*Cosa fare*:
Rispondi a queste domande sul testo dedicato al colloquio di selezione del personale:
1. Su quali aspetti del Curriculum Vitae deve concentrarsi soprattutto il selezionatore?
2. Secondo Zerilli (1975), perché un buon intervistatore non affronta mai un colloquio senza un piano?
3. Quali sono le tre macrofasi del colloquio individuate dalla letteratura?

*Testo di partenza*:
====
Come si conduce un colloquio di selezione del personale

Il successo dell’intervista di selezione è legato anche alla corretta impostazione ed esecuzione dei momenti principali del colloquio. In questo paragrafo, così, analizzeremo le fasi che costituiscono un colloquio di selezione, a ciascuna delle quali segue una valutazione.

I risultati finali, la validità e l’attendibilità dell’intervista sono la conseguenza di un processo che vede coinvolte soprattutto le capacità di elaborare le informazioni da parte dell’intervistatore. Per far ciò, anzitutto, occorre eseguire un’attenta preparazione del colloquio per evitare che si trasformi in una semplice conversazione di utilità assai discutibile (Agnesa, 2012). Il selezionatore dovrà dunque analizzare il profilo professionale dei candidati sulla base del Curriculum Vitae, focalizzandosi principalmente su studi e formazione, esperienze professionali precedenti o attuali, conoscenza delle lingue e dati anagrafici.

Questa fase è fondamentale non solo per predisporre nel modo più adatto l’ambiente fisico in cui viene effettuata l’intervista, ma soprattutto per programmare il suo contenuto così da permettere all’intervistatore di stabilire in anticipo i punti principali su cui intende soffermarsi, quelli da toccare marginalmente, quelli che può trascurare, nonché il modo con cui affrontare gli argomenti. In sostanza, il piano serve a definire quali informazioni devono essere esplorate, quali domande permettono di acquisire dati rilevanti in tempo limitato, al fine di raggiungere lo scopo della selezione; per esempio si potranno approfondire le “incongruenze” o il “non detto” di alcuni Curriculum Vitae e in questo la comunicazione non verbale potrebbe esserci utile. Come dice Zerilli (1975), un buon intervistatore non affronta mai un colloquio senza un piano di questo genere, semplicemente perché lo aiuta a mantenere la conversazione nei binari, evitando che essa si perda in inutili dettagli o per evitare di trovarsi impreparato di fronte a un diverso orientamento del colloquio.

Una volta predisposto questo schema di orientamento, per essere nella condizione di condurre con sistematicità l’interazione con il candidato, è importante che il selezionatore segui una traccia delle diverse fasi che compongono un colloquio di selezione. La letteratura individua tre macrofasi ordinate cronologicamente (fase iniziale, centrale e di chiusura) che analizzeremo di seguito.
====
*Elenco del materiale*:

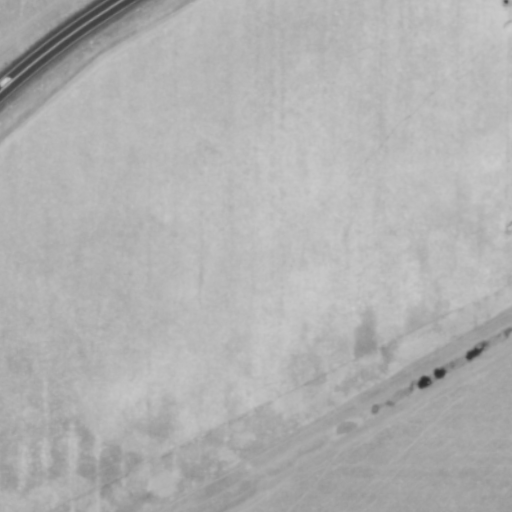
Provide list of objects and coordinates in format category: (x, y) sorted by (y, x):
road: (70, 51)
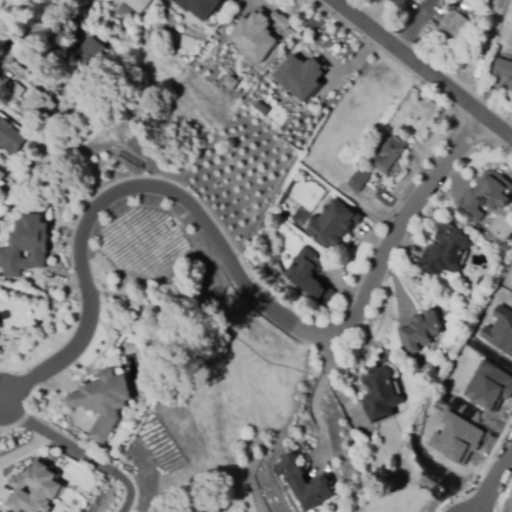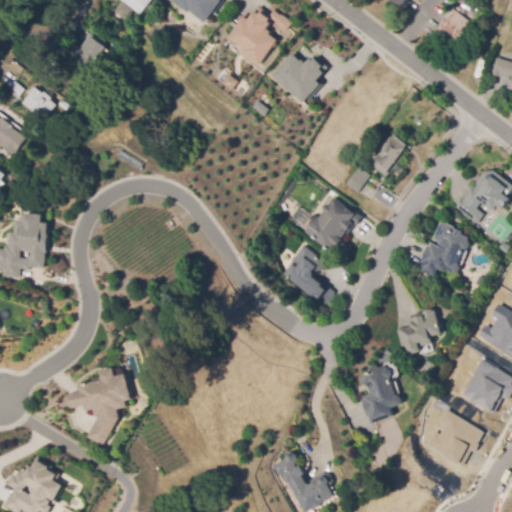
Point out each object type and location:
building: (399, 2)
building: (401, 2)
building: (135, 4)
building: (140, 5)
building: (199, 6)
building: (198, 8)
building: (123, 12)
building: (124, 12)
road: (28, 19)
building: (453, 24)
building: (455, 26)
building: (257, 32)
building: (258, 32)
building: (82, 52)
building: (84, 53)
building: (104, 57)
road: (422, 68)
building: (503, 69)
building: (503, 70)
building: (300, 76)
building: (301, 76)
building: (486, 80)
building: (230, 81)
building: (16, 90)
building: (38, 103)
building: (39, 104)
building: (55, 122)
building: (10, 137)
building: (10, 137)
building: (36, 139)
building: (390, 153)
building: (388, 154)
building: (27, 159)
building: (1, 176)
building: (357, 179)
building: (356, 182)
building: (485, 194)
building: (486, 196)
building: (331, 224)
building: (333, 225)
building: (26, 243)
building: (25, 245)
building: (505, 247)
building: (444, 250)
building: (446, 250)
road: (221, 252)
building: (309, 273)
building: (308, 275)
building: (499, 330)
building: (420, 331)
building: (420, 332)
building: (489, 386)
road: (314, 393)
building: (379, 393)
building: (380, 394)
building: (104, 398)
road: (0, 399)
building: (102, 402)
road: (52, 434)
building: (456, 438)
road: (495, 479)
building: (305, 482)
building: (303, 483)
road: (127, 485)
building: (33, 488)
building: (35, 488)
road: (464, 507)
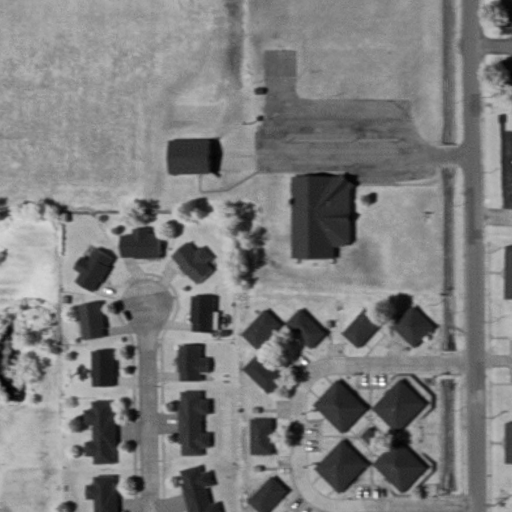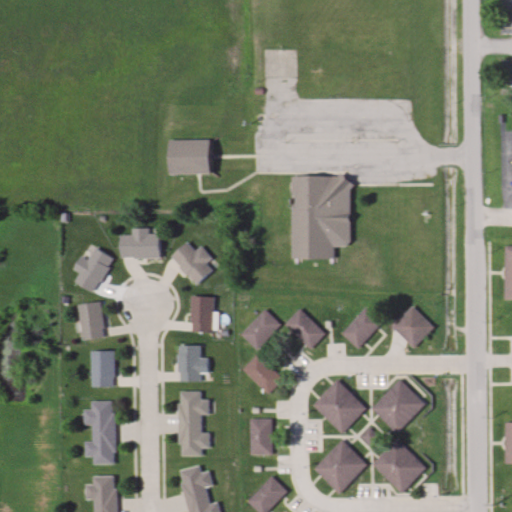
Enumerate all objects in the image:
road: (493, 40)
road: (370, 155)
building: (189, 157)
building: (190, 157)
building: (320, 216)
building: (320, 216)
building: (141, 244)
building: (141, 245)
road: (476, 256)
building: (194, 262)
building: (194, 262)
building: (93, 269)
building: (93, 269)
building: (508, 272)
building: (508, 272)
building: (202, 314)
building: (203, 314)
building: (92, 321)
building: (92, 321)
building: (413, 326)
building: (413, 326)
building: (305, 327)
building: (361, 327)
building: (361, 327)
building: (261, 328)
building: (261, 328)
building: (305, 328)
road: (494, 359)
building: (191, 363)
building: (192, 363)
building: (103, 368)
building: (103, 368)
building: (262, 373)
building: (262, 373)
building: (398, 405)
building: (398, 405)
building: (340, 406)
building: (340, 406)
road: (149, 407)
building: (192, 423)
building: (193, 424)
building: (101, 432)
building: (101, 432)
road: (301, 435)
building: (369, 435)
building: (260, 436)
building: (260, 436)
building: (369, 437)
building: (508, 442)
building: (508, 442)
building: (399, 465)
building: (340, 466)
building: (340, 466)
building: (400, 466)
building: (197, 490)
building: (198, 490)
building: (102, 493)
building: (102, 493)
building: (266, 495)
building: (266, 495)
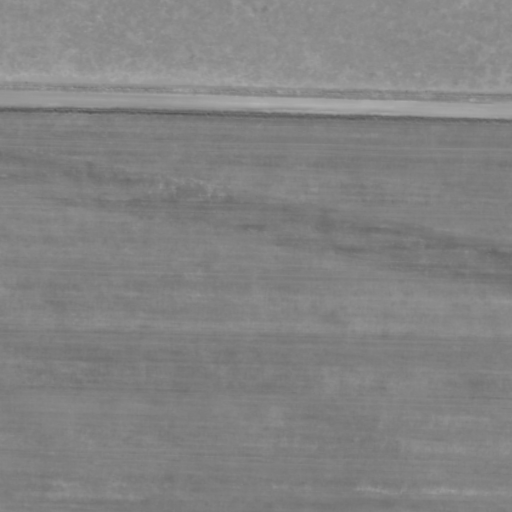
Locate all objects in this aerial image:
road: (255, 101)
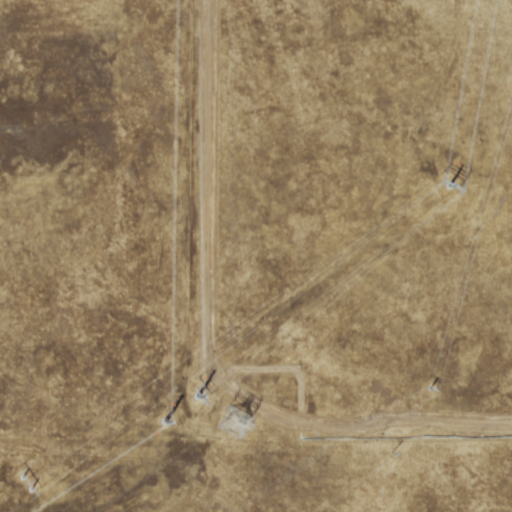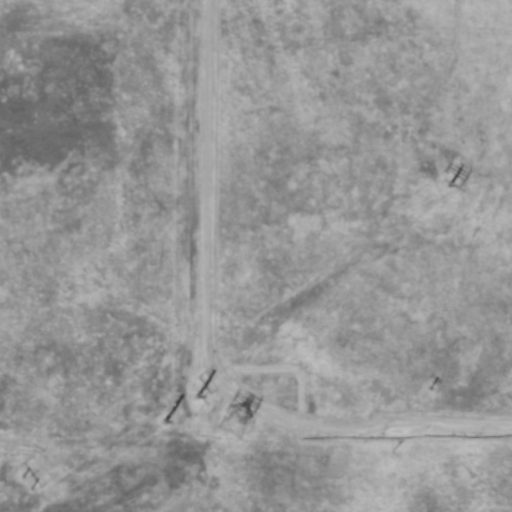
====
*Soluzione*:
1. Studi e formazione, esperienze professionali precedenti o attuali, conoscenza delle lingue e dati anagrafici.
2. Perché il piano lo aiuta a mantenere la conversazione nei binari, evitando che si perda in inutili dettagli o che lui si trovi impreparato di fronte a un diverso orientamento del colloquio.
3. Fase iniziale, fase centrale e fase di chiusura.